Nach dem Sturz der Taliban keimte Hoffnung in Afghanistan auf: auf den Straßen machten Gerüchte die Runde, der Schatz sei gut erhalten und in Sicherheit. Tatsächlich wurden die Schätze im Jahre 2004 der Weltöffentlichkeit präsentiert und von ihrem Entdecker, dem Russen Victor Sariyannidis auf ihre Echtheit hin überprüft und bestätigt.

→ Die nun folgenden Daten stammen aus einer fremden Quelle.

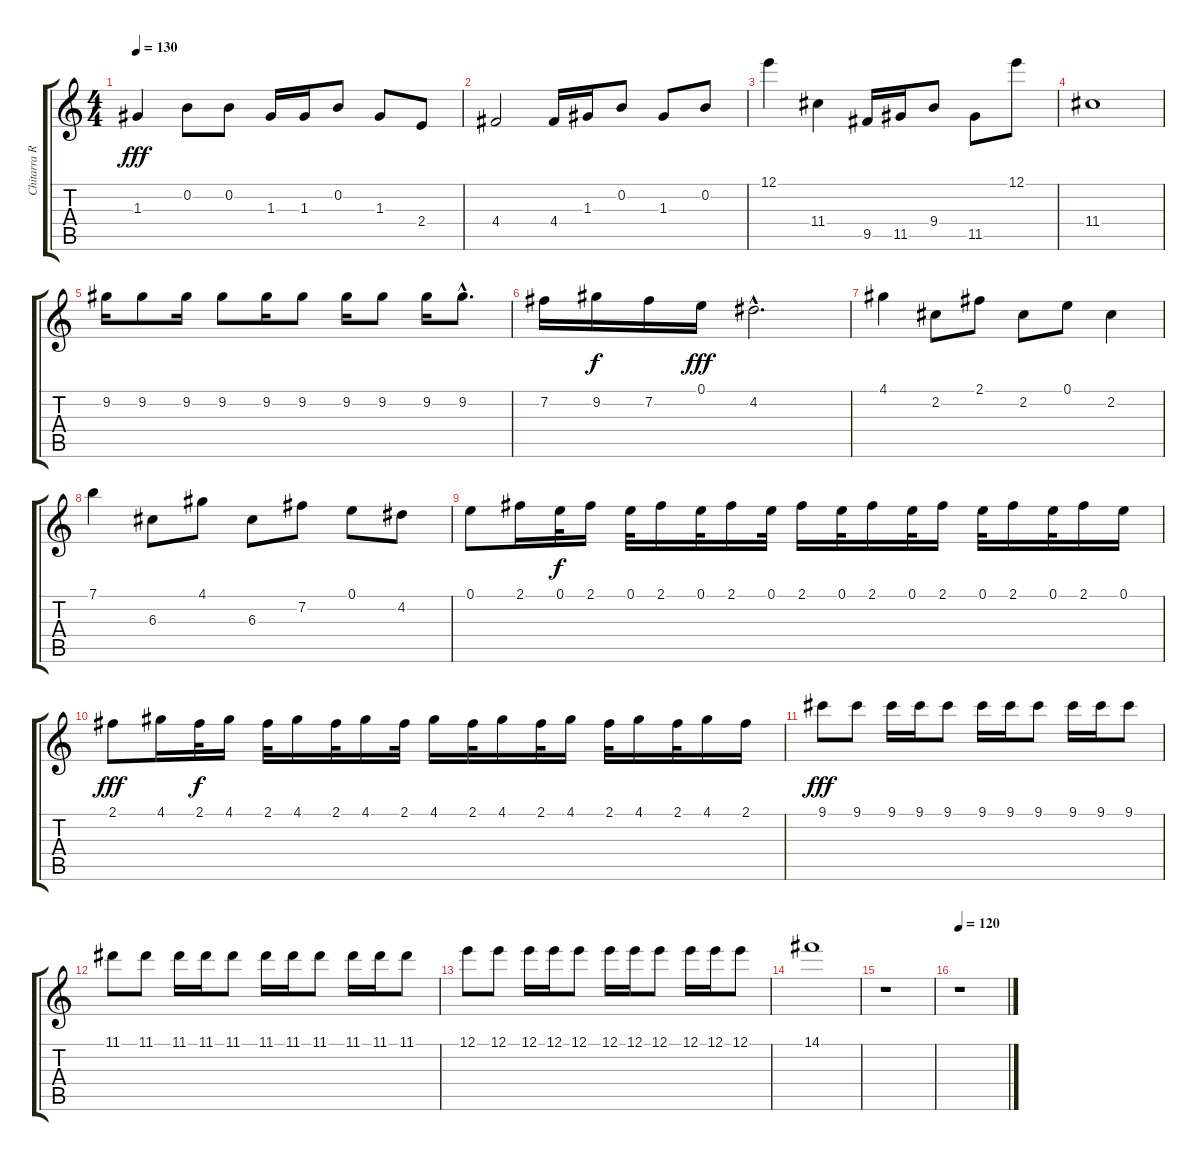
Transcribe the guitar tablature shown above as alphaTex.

\track ("Chitarra Ritm" "Chitarra R") {instrument distortionguitar}
\staff {score tabs}
\tuning (E4 B3 G3 D3 A2 E2) {hide}
\ts (4 4)
\tempo 130
\clef g2
\ks c
1.3.4{dy fff} 0.2.8 0.2.8 1.3.16 1.3.16 0.2.8 1.3.8 2.4.8 |
4.4.2 4.4.16 1.3.16 0.2.8 1.3.8 0.2.8 |
12.1.4 11.4.4 9.5.16 11.5.16 9.4.8 11.5.8 12.1.8 |
11.4.1 |
9.2.16 9.2.8 9.2.16 9.2.8 9.2.16 9.2.8 9.2.16 9.2.8 9.2.16 9.2{hac}.8{d} |
7.2.16 9.2.16{dy f} 7.2.16 0.1.16{dy fff} 4.2{hac}.2{d} |
4.1.4 2.2.8 2.1.8 2.2.8 0.1.8 2.2.4 |
7.1.4 6.3.8 4.1.8 6.3.8 7.2.8 0.1.8 4.2.8 |
0.1.8 2.1.16 0.1.32{dy f} 2.1.16 0.1.32 2.1.16 0.1.32 2.1.16 0.1.32 2.1.16 0.1.32 2.1.16 0.1.32 2.1.16 0.1.32 2.1.16 0.1.32 2.1.16 0.1.16 |
2.1.8{dy fff} 4.1.16 2.1.32{dy f} 4.1.16 2.1.32 4.1.16 2.1.32 4.1.16 2.1.32 4.1.16 2.1.32 4.1.16 2.1.32 4.1.16 2.1.32 4.1.16 2.1.32 4.1.16 2.1.16 |
9.1.8{dy fff} 9.1.8 9.1.16 9.1.16 9.1.8 9.1.16 9.1.16 9.1.8 9.1.16 9.1.16 9.1.8 |
11.1.8 11.1.8 11.1.16 11.1.16 11.1.8 11.1.16 11.1.16 11.1.8 11.1.16 11.1.16 11.1.8 |
12.1.8 12.1.8 12.1.16 12.1.16 12.1.8 12.1.16 12.1.16 12.1.8 12.1.16 12.1.16 12.1.8 |
14.1.1 |
r.1 |
\tempo 120
r.1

Der Präsidentenpalast als Versteck?

Das Gold soll die ganze Zeit über in den Tresoren der Nationalbank direkt unter dem Präsidentenpalast aufbewahrt worden sein. Engagierte Mitarbeiter des afghanischen Nationalmuseums hatten sich wagemutig für den Erhalt der Kunstgegenstände eingesetzt.

Tönernde Maske aus Ai Khanum; Quelle: National Museum of Afghanistan © musée Guimet/Thierry Ollivier
Überreste einer Plastik: Zeugnis der griechischen Hochkultur in Zentralasien.

​​Der Chef des Nationalmuseums, Omara Khan Massoudi, wurde 2004 für die Rettung der Kunstgegenstände mit dem Prinz Claus Preis des 2002 verstorbenen deutschstämmigen Prinzgemahls von Königin Beatrix der Niederlande ausgezeichnet.

Nach Paris und Turin ist die Ausstellung der baktrischen Fundstücke nun schließlich in die Amsterdamer "Nieuwe Kerk" (Neue Kirche) gelangt und wird hier bis zum 20.April 2008 noch bleiben und gezeigt werden. Von Europa aus geht es dann in die Vereinigten Staaten von Amerika, wo das Gold aus Afghanistan ebenfalls in mehreren Städten zur Schau gestellt wird.

Immerhin haben sich die Initiatoren, mehrere französische, italienische und niederländische Museen und Stiftungen vorgenommen, ein anderes, unbekanntes Afghanistan zu zeigen.

Der antike Glanz Afghanistans wirft ein faszinierendes, neues Licht auf das Land am Hindukusch – ein Afghanistan, das eine Wiege der Zivilisation und ein Schmelztiegel der Edelmetalle und Kulturen war. Doch dieser alte Glanz kann die aktuelle, harte Realität im Land kaum überstrahlen.

Zu sehr besteht die Gefahr, dass das Land erneut im Chaos versinkt und die Kunstgegenstände in Afghanistan wieder auf ihren rein materiellen Wert reduziert werden und somit für immer verloren gehen.